Jasmine grinned. “Will do. Thank you.”


After she scuttled off, Jasmine sent an email to Laura thanking her again and seeing whether she might want to have lunch sometime. Lose a friend, gain a friend.


11:30 rolled around and Jasmine’s desk phone rang. “There’s a ‘Marty’ here to see you.”


“Thanks, Marcia. I’ll be right there.”


As Jasmine neared, she saw Marty’s long figure poised against the wall, hands in the pockets of his faded jeans. When she planted a kiss to the joint of his sculpted jaw, his brows shot up. “Hey there. Ready?”


“Yup.” Marty enveloped her waist and Jasmine sensed Marcia’s eyes scorching the back of her blouse, but decided not to care. By the time they returned from lunch, with her blabbermouth, everyone would know about their relationship. But better to kill all of today’s birds with one gigantic stone.


At the restaurant, Jasmine splurged, ordering steak gorgonzola and tiramisu, grateful Marty treasured her curves. “So,” He asked after the waiter left. “How was it?

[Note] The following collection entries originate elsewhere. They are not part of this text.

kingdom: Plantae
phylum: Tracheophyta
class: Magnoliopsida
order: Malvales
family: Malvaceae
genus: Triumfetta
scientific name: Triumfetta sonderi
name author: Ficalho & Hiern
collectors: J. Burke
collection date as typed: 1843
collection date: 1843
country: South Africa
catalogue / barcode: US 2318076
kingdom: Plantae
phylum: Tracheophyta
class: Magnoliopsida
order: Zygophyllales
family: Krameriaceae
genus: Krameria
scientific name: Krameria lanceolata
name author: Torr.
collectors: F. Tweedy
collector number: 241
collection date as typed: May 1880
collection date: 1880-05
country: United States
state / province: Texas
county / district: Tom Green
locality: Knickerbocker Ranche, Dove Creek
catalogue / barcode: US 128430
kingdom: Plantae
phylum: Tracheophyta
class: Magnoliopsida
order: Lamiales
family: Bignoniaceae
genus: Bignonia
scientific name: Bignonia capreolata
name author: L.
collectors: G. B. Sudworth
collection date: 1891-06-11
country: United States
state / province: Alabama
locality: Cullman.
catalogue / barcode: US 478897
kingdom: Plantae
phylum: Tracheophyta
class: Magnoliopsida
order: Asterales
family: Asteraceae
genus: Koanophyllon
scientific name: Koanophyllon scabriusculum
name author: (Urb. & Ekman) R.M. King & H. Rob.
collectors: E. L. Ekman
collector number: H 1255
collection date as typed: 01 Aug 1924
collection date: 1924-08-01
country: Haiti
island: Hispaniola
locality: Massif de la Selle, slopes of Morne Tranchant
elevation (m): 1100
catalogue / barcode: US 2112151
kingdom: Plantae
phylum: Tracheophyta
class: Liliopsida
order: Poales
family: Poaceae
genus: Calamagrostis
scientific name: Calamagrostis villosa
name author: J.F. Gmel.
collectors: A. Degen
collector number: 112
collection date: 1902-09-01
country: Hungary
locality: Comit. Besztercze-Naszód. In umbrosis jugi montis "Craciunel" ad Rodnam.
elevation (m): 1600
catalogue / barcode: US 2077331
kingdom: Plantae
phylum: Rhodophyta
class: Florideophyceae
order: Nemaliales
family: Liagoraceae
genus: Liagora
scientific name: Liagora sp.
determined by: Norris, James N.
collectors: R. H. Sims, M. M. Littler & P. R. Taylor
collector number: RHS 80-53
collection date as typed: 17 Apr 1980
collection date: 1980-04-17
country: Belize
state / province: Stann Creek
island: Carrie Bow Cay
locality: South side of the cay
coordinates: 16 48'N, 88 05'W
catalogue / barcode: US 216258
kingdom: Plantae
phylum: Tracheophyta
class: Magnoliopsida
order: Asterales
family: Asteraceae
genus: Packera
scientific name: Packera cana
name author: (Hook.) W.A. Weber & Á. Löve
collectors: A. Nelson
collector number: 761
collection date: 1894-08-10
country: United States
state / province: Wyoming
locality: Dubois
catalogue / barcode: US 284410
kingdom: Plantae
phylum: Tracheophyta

Do you want to call in sick for the rest of the day? Eat that cake in bed?”


“Tempting.” Jasmine chuckled, especially with the uneven smirk on Marty’s lips guaranteeing a lot more than dessert if she played hooky. “But no, it wasn’t that bad. I think I can power through. It’s just…” Rubbing her temples, Jasmine sighed. “I get tired of feeling like I'm in a damn zoo. Everyone staring, you know? Like yeah, I’m wearing a skirt and lipstick. Get over it.”


Marty nodded. “Yeah, I can’t imagine. You’re giving up so much privilege just to be yourself.” Entwining their fingers across the table, he squeezed her hand. “It must be so scary and overwhelming. But can I ask you something?”


“Of course.”


Angling his head, the sea of Marty’s eyes washed over her for what felt like a long time before he spoke. “Considering everything, having to walk away from your family, your friends. Going through hoops to transition, the harassment, and all that bullshit…” Marty bent forward. “If you could go back, knowing how hard it would be, would you do it again?”


“Absolutely.” Jasmine replied instantly. “Because no matter what I had to go through, it beats the hell out of wanting to die every day, and that terrible feeling like…” Screwing up her mouth, Jasmine snapped. “Okay, so, you know when two people are singing and they try to harmonize, but they get the wrong note?”


Marty nodded knowledgeably. “Yeah, dissonance.”


“Exactly, it was like that. Except constant.” Jasmine shook her head. “A never ending, cringing scream between my body and my mind. That’s dysphoria.”


“Wow, that’s awful.” Thumb rubbing circles of solace into her skin, Marty frowned. “I’m sorry you had to go through that.”


“I still do, sometimes. But it’s a lot better now. Like I’m able to turn down the volume.” Jasmine shrugged. “So no matter what I’ve had to do, or will have to do, it’s all been worth it.” Relaxing back, Jasmine beamed as their food arrived. “Because now I can hear the music.”